実際にはどのようにしてログ連携されているのか気になったので、EC2 クラスターで FireLens を設定したタスクを実行して設定状態を確認してみた。

アプリケーションコンテナ

[ec2-user@ip-10-0-0-1 ~]$ docker inspect application-container
...
            "LogConfig": {
                "Type": "fluentd",
                "Config": {
                    "fluentd-address": "unix:///var/lib/ecs/data/firelens/260d3686-c618-42bb-912d-c0878a18fb88/socket/fluent.sock",
                    "fluentd-async-connect": "true",
                    "tag": "test-firelens-260d3686-c618-42bb-912d-c0878a18fb88"
                }
            },

• FireLens の実態は fluentd ログドライバを使用している。
• ログ収集コンテナとの通信はECSエージェントが自動で用意した unix ソケットが設定されている。

ログ収集コンテナ

[ec2-user@ip-10-0-0-1 ~]$ docker inspect log-container
        "Mounts": [
            {
                "Type": "bind",
                "Source": "/var/lib/ecs/data/firelens/82cd393b-0fd5-47a3-9dae-70f695e09acf/config/fluent.conf",
                "Destination": "/fluent-bit/etc/fluent-bit.conf",
                "Mode": "",
                "RW": true,
                "Propagation": "rprivate"
            },
            {
                "Type": "bind",
                "Source": "/var/lib/ecs/data/firelens/82cd393b-0fd5-47a3-9dae-70f695e09acf/socket",
                "Destination": "/var/run",
                "Mode": "",
                "RW": true,
                "Propagation": "rprivate"
            }
        ],

• fluent-bit 設定ファイルと unix ソケット がログ収集コンテナに勝手にマウントされている。

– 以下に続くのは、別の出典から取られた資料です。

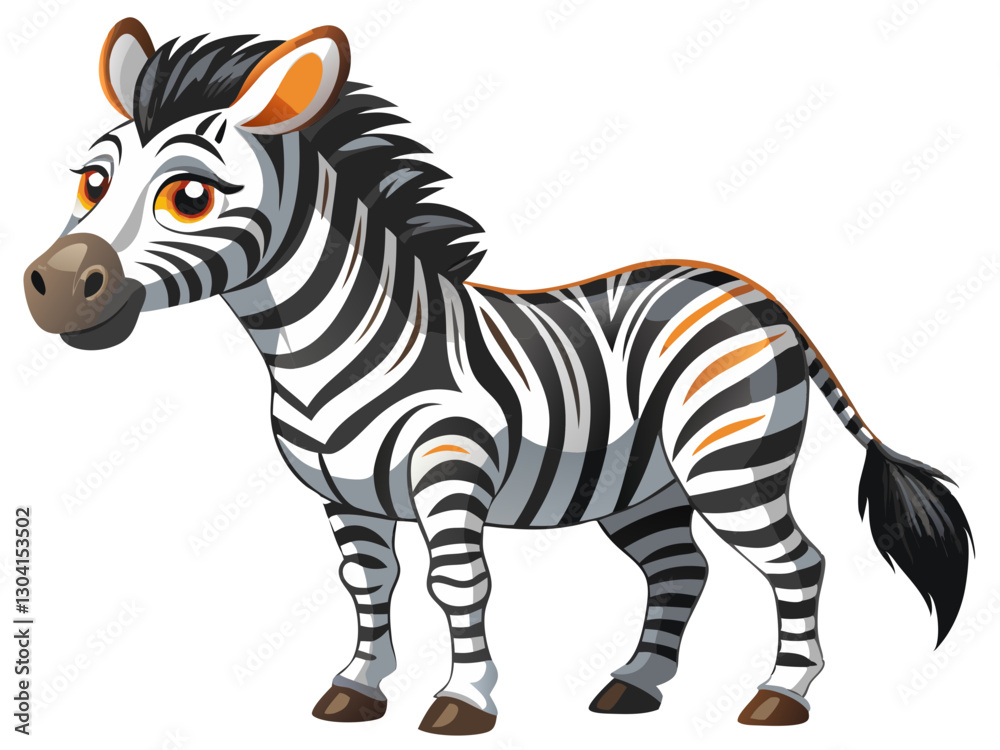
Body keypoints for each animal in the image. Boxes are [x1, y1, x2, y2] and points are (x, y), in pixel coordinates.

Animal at [23, 19, 973, 735]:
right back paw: (634, 685)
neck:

[ec2-user@ip-10-0-0-1 ~]$ cat /var/lib/ecs/data/firelens/82cd393b-0fd5-47a3-9dae-70f695e09acf/config/fluent.conf

[INPUT]
    Name forward
    unix_path /var/run/fluent.sock

[FILTER]
    Name   grep
    Match test-firelens*
    Regex  log ^.*[aeiou]$

[FILTER]
    Name   grep
    Match coupon-firelens*
    Exclude log ^[a-z][aeiou].*$

[OUTPUT]
    Name firehose
    Match test-firelens*
    data_keys log
    delivery_stream test-kinesis
    region ap-northeast-1

• fluent-bit 設定ファイルはタスク定義で設定した内容が FILTER セクションと OUTPUT セクションに反映されていた。
• INPUT セクションはアプリケーションコンテナと同様に unix ソケットによる通信が設定されている。

まとめ

• FireLens の実態は fluentd ログドライバと fluent-bit をタスク定義に記述された内容をもとに自動で設定するラッパーのようなもの。
• メリット
  • Fargate ではこれまで fluentd ログドライバを使用する選択肢がなかったので非常に大きなアップデート。
  • unix ソケットを自動で設定してくれるので同一インスタンス内で複数のログ収集コンテナが起動しても問題ない。
• デメリット
  • 現時点では fluent-bit 設定ファイルはECSエージェントによって強制的に上書きされるため、 タスク定義に設定可能な項目以外は独自の設定ができない。
    • 特にバッファ周りなど SERVICE セクションが全く設定できないので、ログ自体が重要な役割を持つシステムに本番投入するには時期尚早な所感 (プレビューなので当たり前)
    • プレビュー後にカスタム構成がサポートされると記載されているので今後に期待。
    • https://github.com/aws/containers-roadmap/tree/master/preview-programs/firelens#3-specifying-your-own-configuration
  • 10/30 追記: アップデートにより Custom Configuration File として独自の設定ができるようになったようです。
    • https://docs.amazonaws.cn/en_us/AmazonECS/latest/userguide/using_firelens.html#firelens-taskdef

書き殴ったメモなので認識間違い等ありましたらコメントください。